Good point, that would get my vote.  I'd prefer the
"chars <= 0x20" test as it is very clear, easy to
code, and it resolves what one does when some
spurious unprintable char we haven't thought about
comes into play.  I hadn't thought about backspaces...


(other mail:)
> The 2440 change in text signatures (adding in whitespace trimming) was
> one of a number of small things there that were debated as to what the
> right thing should be, rather than what went before. There are many good
> reasons for removing trailing whitespace at the end of anything that's
> text mode. It's the sort of thing that gets mangled easily and
> undetectably, as well as a covert channel. (I come from an era in which
> is was common practice for text editors to trim trailing whitespace when
> saving a file, and consider it a feature rather than a bug.)
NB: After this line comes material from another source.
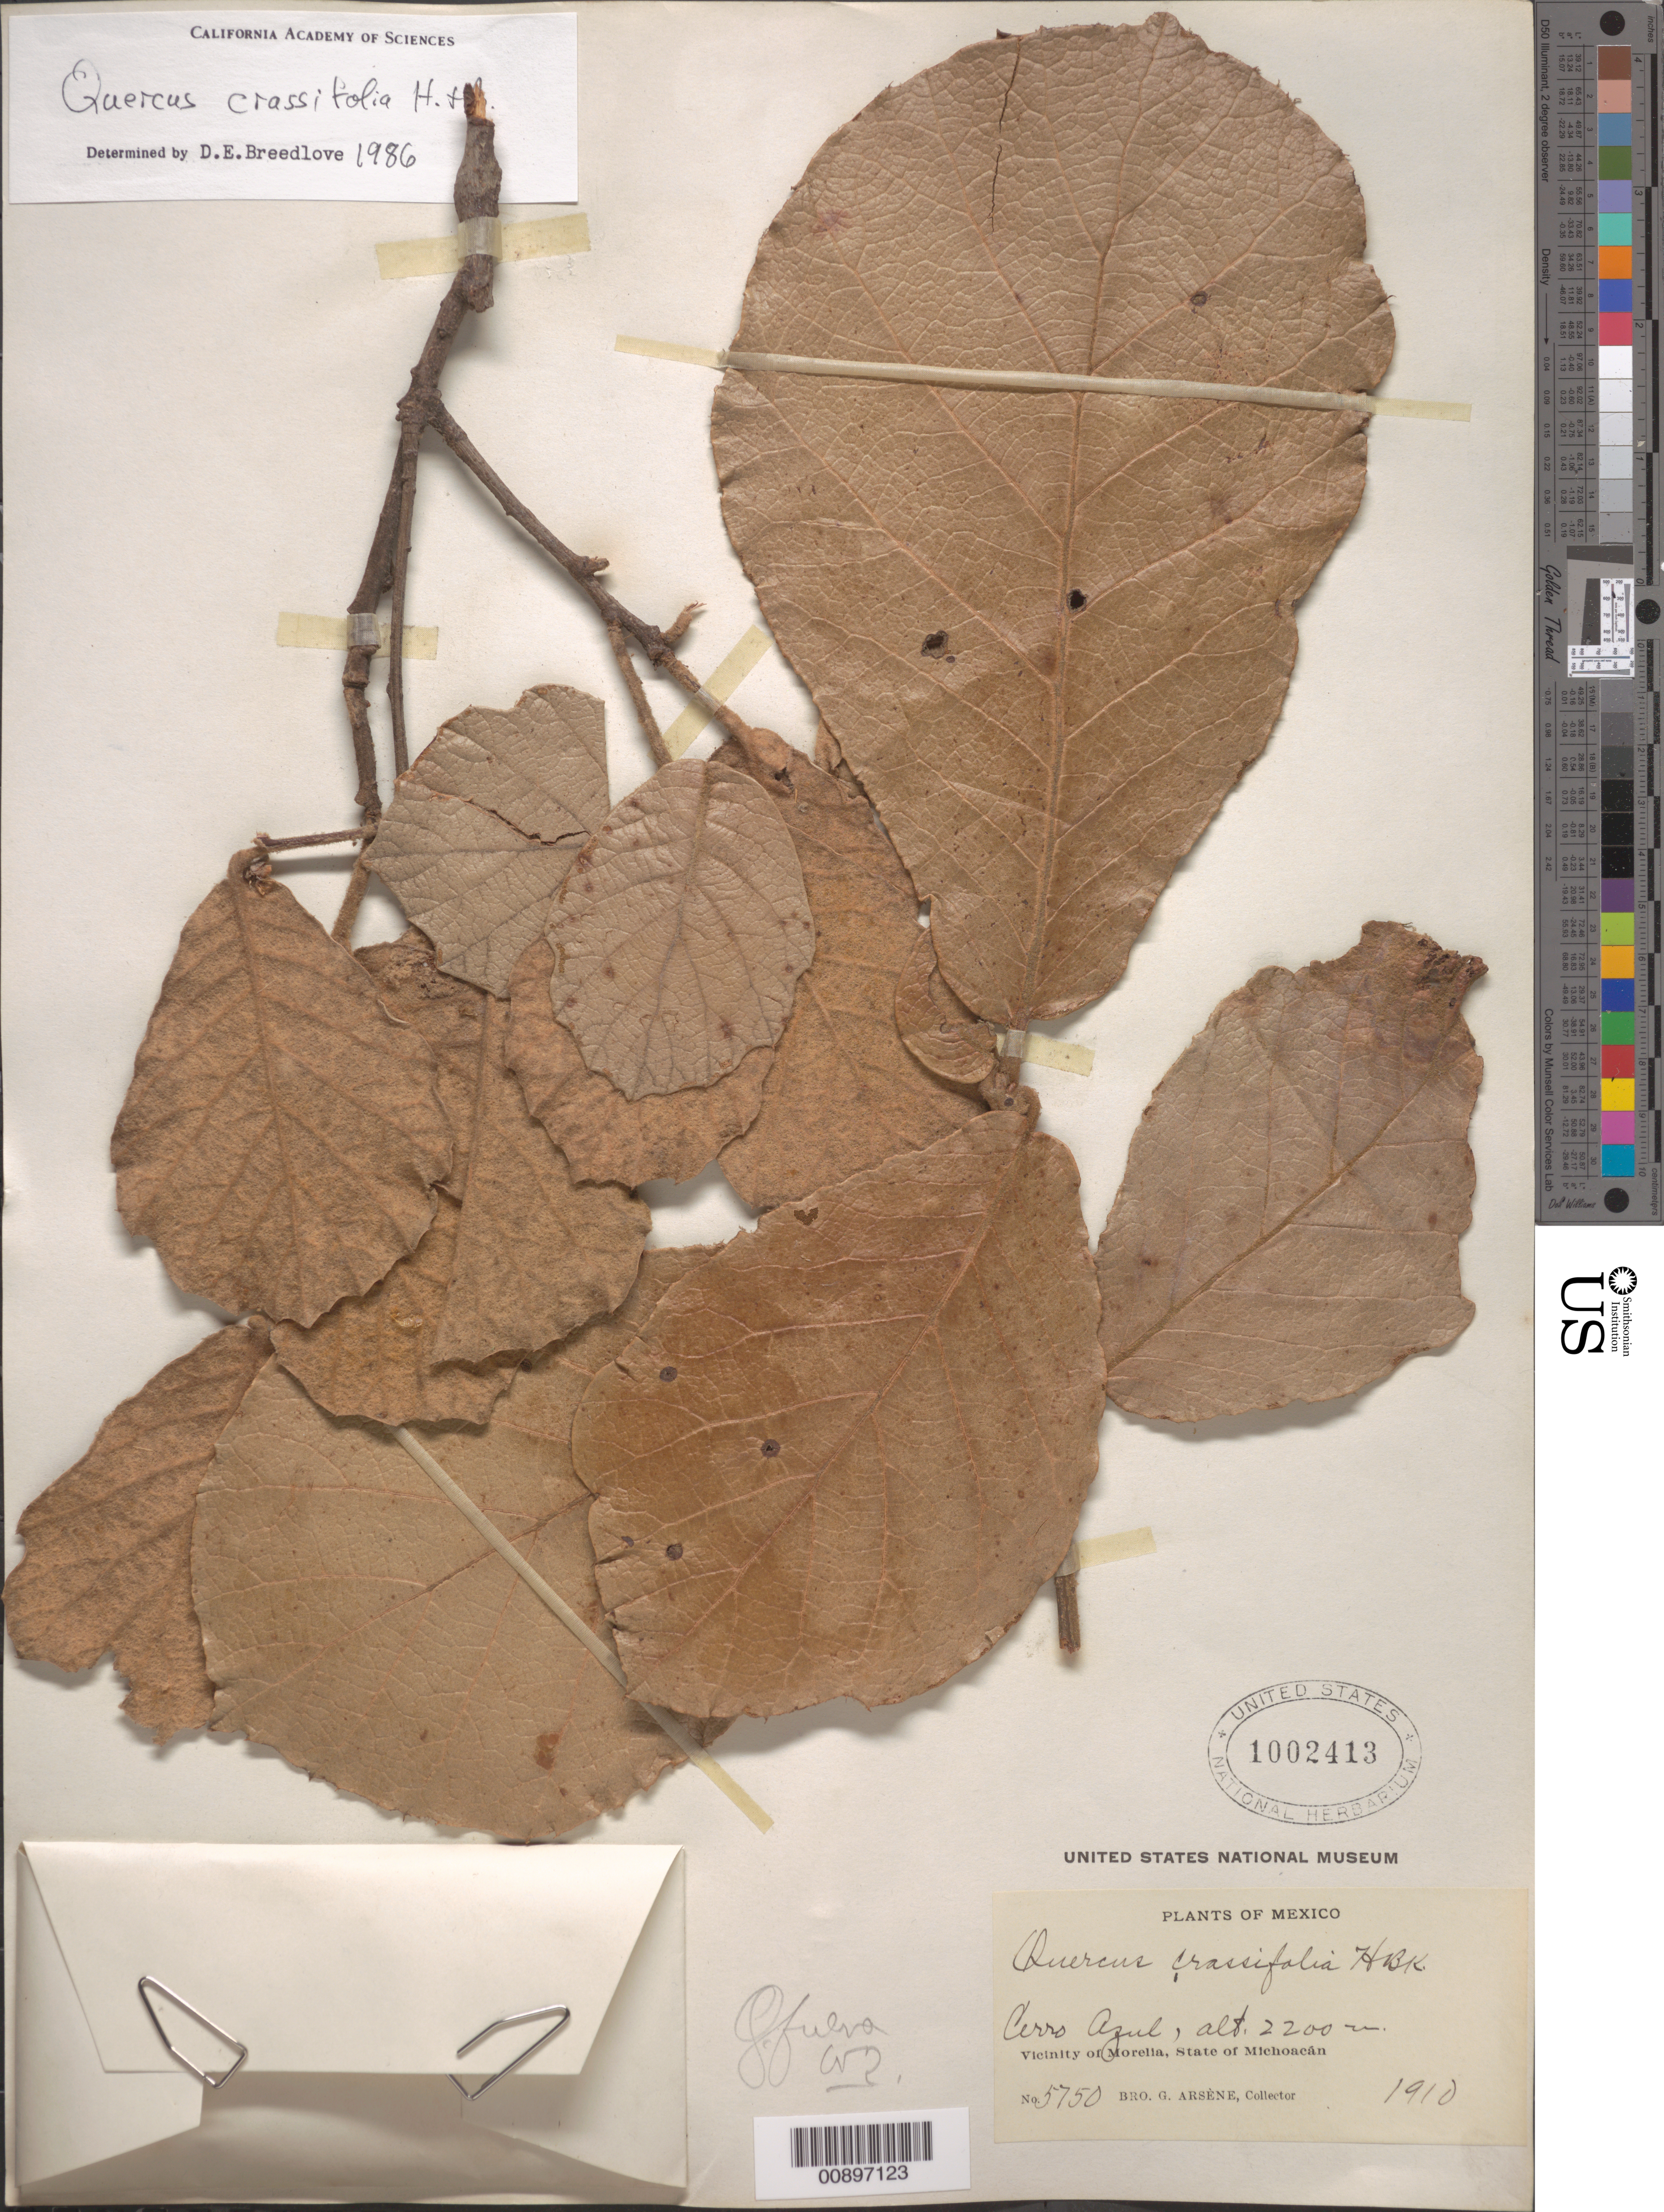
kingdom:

It may be that the era is not dead.  There are
a number of scenarios that either add or change
whitespace on the ends of lines;  cut&paste
does it in circumstances which are too boring
to research.


> However, I'd be perfectly happy to settle it once and for all by saying
> only normalize line ends, even. We can just not worry about the
> whitespace. In short, if the consensus here is that however well-meaning
> that change was, it was a bad idea, it's easy to fix. I can see that
> Unicode issues might turn this into a swamp in ways that just trimming
> spaces and tabs isn't.


My vote would be to trim whitespace and normalise
line endines to CR/NL, where whitespace is <=0x20:

    Also, any trailing whitespace (characters <= 0x20) at the
    end of any line is ignored when the cleartext signature is
    calculated.

I think there should be a comment in there that
indicates what to do with Unicode, just to show
we thought about it, and not waste people's time
asking the question when they are implementing.
Something like:


    Unicode whitespace, where defined, SHOULD NOT be ignored.

Or,

    No Unicode whitespace characters are defined.


Leaving open the possibility of defining them in
an update?

iang